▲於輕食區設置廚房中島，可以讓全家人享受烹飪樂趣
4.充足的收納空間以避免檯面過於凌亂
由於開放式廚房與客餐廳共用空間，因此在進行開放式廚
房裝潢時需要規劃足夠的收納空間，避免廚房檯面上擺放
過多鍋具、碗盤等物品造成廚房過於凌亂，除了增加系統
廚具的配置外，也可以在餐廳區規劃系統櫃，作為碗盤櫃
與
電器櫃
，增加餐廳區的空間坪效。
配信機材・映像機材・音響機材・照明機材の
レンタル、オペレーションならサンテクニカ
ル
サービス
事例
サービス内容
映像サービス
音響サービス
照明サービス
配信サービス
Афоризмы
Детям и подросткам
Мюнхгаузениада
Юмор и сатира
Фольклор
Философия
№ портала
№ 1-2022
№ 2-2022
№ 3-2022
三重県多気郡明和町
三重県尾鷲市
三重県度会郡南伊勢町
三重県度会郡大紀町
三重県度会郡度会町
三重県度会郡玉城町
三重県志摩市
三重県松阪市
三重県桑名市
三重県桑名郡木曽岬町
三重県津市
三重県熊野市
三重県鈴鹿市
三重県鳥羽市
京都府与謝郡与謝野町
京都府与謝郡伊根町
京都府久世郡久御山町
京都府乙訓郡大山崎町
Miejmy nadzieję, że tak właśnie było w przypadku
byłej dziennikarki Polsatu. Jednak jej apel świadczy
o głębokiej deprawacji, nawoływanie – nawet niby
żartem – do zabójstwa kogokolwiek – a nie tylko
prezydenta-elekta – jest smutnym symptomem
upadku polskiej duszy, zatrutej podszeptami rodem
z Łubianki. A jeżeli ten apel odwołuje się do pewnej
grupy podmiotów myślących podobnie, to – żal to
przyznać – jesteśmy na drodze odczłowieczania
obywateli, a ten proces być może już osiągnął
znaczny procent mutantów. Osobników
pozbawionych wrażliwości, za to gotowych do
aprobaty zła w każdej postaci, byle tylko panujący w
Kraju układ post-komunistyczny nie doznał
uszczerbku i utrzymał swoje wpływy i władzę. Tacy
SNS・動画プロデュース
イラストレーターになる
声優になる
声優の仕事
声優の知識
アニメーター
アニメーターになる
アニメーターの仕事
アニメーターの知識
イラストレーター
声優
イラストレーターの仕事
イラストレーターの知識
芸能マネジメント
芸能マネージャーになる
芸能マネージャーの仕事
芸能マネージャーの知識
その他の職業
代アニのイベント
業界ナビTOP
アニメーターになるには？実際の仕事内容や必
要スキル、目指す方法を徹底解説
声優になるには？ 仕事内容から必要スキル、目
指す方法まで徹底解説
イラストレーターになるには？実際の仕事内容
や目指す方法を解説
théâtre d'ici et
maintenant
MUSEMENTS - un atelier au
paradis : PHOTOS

### WORK INSTRUCTIONS
Lines that contain the string "tylko" should be copied from the material above.

### RESULT OF THIS TASK
żartem – do zabójstwa kogokolwiek – a nie tylko
aprobaty zła w każdej postaci, byle tylko panujący w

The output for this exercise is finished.